══ PROVIDED ENTRIES

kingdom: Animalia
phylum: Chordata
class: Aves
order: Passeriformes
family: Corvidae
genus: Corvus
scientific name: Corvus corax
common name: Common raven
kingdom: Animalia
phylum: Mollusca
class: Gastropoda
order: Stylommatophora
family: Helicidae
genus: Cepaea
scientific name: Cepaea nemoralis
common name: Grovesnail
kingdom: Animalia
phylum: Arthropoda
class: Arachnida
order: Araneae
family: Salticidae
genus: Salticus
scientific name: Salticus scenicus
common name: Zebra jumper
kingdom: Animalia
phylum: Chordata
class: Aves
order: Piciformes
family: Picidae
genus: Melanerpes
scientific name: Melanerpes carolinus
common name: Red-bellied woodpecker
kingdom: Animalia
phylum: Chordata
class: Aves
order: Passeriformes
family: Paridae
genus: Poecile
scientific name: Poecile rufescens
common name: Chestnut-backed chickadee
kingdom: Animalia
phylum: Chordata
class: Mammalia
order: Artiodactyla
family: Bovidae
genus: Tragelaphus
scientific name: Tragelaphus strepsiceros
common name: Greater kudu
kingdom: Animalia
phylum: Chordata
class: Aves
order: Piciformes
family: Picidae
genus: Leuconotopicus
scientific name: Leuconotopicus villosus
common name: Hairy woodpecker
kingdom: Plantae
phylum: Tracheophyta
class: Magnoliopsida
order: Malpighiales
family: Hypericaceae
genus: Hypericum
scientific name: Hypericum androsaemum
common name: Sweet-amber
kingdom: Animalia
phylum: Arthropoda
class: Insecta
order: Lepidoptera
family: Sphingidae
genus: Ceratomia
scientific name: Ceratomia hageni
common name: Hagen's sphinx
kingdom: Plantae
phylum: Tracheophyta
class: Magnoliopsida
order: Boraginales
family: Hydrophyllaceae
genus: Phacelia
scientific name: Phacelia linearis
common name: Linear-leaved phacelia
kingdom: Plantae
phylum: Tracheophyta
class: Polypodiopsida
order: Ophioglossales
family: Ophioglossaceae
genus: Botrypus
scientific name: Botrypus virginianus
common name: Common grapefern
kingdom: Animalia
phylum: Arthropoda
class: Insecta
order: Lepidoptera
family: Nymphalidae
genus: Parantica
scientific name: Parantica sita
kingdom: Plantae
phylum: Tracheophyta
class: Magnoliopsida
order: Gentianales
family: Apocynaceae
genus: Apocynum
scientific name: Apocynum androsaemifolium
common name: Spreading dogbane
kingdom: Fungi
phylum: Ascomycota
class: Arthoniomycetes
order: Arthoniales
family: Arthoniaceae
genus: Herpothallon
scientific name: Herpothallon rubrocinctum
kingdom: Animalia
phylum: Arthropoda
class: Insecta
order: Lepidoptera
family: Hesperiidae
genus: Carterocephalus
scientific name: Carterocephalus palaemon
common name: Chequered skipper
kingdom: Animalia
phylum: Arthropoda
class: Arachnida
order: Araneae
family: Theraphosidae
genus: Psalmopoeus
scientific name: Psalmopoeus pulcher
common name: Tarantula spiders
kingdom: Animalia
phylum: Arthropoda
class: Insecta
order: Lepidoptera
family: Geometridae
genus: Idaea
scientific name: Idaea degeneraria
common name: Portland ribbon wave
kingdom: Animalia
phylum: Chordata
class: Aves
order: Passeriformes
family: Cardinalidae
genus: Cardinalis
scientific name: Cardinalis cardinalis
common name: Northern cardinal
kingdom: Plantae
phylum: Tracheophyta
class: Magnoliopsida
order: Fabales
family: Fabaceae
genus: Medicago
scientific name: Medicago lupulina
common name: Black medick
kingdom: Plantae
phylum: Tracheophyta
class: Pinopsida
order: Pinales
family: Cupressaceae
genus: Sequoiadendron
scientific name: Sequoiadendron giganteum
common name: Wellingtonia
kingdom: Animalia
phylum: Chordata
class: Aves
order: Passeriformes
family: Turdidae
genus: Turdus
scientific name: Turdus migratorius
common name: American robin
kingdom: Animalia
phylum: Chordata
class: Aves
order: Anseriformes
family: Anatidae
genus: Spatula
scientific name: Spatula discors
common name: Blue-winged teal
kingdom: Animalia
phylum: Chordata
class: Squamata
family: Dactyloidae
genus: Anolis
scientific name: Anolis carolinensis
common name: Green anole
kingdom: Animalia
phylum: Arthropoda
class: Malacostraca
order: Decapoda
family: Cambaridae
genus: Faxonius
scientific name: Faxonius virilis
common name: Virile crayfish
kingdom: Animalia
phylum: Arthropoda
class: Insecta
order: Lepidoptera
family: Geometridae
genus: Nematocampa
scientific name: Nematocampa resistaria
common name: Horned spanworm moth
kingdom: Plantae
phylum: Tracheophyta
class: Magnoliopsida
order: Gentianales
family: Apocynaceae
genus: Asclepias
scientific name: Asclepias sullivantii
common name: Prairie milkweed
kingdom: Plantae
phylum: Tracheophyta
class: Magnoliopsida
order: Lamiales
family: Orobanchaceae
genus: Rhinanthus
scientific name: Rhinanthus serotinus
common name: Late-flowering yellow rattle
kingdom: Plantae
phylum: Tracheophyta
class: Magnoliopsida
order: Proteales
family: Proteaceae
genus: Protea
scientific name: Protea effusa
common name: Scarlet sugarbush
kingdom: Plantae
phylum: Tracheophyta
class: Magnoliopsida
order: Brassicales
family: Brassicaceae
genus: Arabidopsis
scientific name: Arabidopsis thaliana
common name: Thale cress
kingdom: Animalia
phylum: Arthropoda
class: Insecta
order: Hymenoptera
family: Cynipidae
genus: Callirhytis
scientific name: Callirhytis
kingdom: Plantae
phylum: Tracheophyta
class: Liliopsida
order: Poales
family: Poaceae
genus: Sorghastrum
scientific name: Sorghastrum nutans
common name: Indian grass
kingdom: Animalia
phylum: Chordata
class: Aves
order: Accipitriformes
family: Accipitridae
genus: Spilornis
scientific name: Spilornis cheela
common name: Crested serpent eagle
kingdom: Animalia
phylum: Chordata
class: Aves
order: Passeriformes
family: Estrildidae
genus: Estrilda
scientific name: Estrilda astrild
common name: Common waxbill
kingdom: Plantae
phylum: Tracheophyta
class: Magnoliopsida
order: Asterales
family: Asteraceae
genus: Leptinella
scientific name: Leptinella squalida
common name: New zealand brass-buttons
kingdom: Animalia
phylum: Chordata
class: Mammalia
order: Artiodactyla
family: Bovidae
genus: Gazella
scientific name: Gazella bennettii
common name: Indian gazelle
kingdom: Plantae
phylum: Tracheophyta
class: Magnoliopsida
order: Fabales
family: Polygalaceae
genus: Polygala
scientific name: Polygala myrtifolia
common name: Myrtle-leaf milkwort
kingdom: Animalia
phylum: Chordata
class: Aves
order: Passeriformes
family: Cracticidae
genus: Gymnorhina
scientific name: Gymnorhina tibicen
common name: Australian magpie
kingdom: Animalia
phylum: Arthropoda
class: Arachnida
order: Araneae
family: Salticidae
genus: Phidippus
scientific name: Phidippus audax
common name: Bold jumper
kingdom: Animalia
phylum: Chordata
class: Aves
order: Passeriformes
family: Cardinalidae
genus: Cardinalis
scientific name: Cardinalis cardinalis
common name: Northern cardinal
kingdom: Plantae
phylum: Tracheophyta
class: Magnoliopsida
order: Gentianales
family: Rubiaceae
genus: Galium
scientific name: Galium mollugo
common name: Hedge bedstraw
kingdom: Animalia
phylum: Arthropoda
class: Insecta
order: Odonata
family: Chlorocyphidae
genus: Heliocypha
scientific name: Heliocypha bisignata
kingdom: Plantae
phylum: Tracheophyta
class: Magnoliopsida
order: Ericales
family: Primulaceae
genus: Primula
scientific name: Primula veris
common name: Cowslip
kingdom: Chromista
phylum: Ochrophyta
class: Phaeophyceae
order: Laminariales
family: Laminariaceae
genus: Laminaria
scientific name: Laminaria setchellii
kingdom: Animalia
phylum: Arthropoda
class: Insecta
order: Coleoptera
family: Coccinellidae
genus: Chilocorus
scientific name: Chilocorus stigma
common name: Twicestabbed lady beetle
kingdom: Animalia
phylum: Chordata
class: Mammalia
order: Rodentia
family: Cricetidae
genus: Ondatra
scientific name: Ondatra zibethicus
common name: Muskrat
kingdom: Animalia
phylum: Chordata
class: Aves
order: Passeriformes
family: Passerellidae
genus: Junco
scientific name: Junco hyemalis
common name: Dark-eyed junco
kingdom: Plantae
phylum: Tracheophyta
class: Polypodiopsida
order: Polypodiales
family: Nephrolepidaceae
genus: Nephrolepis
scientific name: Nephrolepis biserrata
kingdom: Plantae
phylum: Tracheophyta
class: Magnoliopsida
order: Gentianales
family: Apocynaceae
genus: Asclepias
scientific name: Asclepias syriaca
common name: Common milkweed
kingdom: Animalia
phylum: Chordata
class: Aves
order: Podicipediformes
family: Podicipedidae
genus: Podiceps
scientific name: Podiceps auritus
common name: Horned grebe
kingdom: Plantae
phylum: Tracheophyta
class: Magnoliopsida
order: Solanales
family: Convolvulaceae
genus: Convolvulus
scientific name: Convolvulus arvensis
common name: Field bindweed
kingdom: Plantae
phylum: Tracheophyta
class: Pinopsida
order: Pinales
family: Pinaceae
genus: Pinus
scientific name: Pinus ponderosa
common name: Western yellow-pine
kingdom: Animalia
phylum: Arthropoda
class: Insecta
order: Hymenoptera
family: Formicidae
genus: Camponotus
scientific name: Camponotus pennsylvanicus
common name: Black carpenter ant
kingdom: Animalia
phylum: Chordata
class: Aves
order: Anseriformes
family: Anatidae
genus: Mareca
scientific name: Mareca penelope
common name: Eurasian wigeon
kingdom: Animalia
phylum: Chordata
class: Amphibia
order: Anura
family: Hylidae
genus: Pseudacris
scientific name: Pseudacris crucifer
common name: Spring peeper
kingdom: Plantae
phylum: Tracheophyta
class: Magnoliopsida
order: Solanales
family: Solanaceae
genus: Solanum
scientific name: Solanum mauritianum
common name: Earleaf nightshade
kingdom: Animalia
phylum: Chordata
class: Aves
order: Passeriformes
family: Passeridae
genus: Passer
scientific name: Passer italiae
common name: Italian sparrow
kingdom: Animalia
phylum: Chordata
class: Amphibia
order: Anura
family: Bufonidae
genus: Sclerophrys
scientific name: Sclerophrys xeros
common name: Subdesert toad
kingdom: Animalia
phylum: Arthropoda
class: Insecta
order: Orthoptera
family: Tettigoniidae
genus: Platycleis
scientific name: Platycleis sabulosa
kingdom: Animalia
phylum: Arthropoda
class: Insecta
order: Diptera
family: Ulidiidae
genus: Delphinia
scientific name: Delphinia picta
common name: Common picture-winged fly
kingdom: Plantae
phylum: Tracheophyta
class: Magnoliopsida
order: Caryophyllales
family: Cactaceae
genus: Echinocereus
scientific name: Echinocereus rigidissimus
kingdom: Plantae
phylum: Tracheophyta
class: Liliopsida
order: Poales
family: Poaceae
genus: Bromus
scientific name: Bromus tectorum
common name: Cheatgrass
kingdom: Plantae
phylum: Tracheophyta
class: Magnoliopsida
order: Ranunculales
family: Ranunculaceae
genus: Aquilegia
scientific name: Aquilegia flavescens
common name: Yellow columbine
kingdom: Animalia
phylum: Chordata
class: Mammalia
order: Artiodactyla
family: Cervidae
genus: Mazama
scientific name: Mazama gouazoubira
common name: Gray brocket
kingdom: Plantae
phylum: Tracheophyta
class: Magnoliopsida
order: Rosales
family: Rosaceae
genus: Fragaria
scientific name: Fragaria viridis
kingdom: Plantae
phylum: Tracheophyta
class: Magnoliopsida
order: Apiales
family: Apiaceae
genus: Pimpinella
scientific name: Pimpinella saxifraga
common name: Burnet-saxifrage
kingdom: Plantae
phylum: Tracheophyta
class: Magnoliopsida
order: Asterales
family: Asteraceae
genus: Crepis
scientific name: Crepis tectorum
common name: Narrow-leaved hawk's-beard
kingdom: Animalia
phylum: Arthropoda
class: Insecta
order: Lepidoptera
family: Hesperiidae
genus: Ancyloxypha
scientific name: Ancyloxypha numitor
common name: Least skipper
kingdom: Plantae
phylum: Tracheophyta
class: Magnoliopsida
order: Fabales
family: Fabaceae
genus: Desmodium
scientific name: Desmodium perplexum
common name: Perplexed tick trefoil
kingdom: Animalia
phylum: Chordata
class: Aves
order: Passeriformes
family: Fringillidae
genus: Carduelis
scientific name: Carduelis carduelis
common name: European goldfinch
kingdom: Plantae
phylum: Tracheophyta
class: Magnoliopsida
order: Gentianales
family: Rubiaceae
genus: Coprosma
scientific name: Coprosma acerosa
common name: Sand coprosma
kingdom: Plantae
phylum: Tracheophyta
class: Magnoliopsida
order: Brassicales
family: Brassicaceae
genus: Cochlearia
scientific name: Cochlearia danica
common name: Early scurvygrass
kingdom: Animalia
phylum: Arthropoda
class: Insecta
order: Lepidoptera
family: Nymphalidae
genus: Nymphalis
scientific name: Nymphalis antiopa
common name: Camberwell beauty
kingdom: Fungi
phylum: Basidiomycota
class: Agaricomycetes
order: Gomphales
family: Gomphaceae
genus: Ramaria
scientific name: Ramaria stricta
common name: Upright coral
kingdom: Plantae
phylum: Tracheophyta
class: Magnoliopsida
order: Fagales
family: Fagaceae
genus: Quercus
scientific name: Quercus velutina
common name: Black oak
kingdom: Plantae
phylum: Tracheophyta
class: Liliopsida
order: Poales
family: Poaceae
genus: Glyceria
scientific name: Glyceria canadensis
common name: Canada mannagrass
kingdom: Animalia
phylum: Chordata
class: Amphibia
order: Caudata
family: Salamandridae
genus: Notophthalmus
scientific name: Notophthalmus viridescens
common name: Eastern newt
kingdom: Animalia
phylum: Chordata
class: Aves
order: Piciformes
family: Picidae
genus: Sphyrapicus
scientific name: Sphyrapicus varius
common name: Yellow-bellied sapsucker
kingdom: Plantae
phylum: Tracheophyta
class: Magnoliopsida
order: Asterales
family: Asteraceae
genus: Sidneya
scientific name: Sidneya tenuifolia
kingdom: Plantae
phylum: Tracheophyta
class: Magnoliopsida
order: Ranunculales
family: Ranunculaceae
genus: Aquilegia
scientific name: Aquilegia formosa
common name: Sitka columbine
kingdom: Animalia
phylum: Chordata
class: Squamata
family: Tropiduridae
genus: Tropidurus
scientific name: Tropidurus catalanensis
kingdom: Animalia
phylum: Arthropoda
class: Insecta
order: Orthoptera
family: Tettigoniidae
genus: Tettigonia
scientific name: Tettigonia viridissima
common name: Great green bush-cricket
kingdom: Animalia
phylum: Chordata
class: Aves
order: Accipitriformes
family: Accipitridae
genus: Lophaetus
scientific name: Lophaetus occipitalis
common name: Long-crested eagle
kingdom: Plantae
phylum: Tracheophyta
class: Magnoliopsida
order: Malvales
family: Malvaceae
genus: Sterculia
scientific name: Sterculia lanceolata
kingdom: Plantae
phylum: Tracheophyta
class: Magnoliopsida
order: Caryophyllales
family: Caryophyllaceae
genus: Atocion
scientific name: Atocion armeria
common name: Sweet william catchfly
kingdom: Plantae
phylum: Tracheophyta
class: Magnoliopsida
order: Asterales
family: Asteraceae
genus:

════

• WHAT YOU ARE ASKED TO DO:
Reproduce the records word for word, starting from the first line and going on through the line that contains "genus: Leuconotopicus", with both ends included.

• SOLVED EXERCISE:
kingdom: Animalia
phylum: Chordata
class: Aves
order: Passeriformes
family: Corvidae
genus: Corvus
scientific name: Corvus corax
common name: Common raven
kingdom: Animalia
phylum: Mollusca
class: Gastropoda
order: Stylommatophora
family: Helicidae
genus: Cepaea
scientific name: Cepaea nemoralis
common name: Grovesnail
kingdom: Animalia
phylum: Arthropoda
class: Arachnida
order: Araneae
family: Salticidae
genus: Salticus
scientific name: Salticus scenicus
common name: Zebra jumper
kingdom: Animalia
phylum: Chordata
class: Aves
order: Piciformes
family: Picidae
genus: Melanerpes
scientific name: Melanerpes carolinus
common name: Red-bellied woodpecker
kingdom: Animalia
phylum: Chordata
class: Aves
order: Passeriformes
family: Paridae
genus: Poecile
scientific name: Poecile rufescens
common name: Chestnut-backed chickadee
kingdom: Animalia
phylum: Chordata
class: Mammalia
order: Artiodactyla
family: Bovidae
genus: Tragelaphus
scientific name: Tragelaphus strepsiceros
common name: Greater kudu
kingdom: Animalia
phylum: Chordata
class: Aves
order: Piciformes
family: Picidae
genus: Leuconotopicus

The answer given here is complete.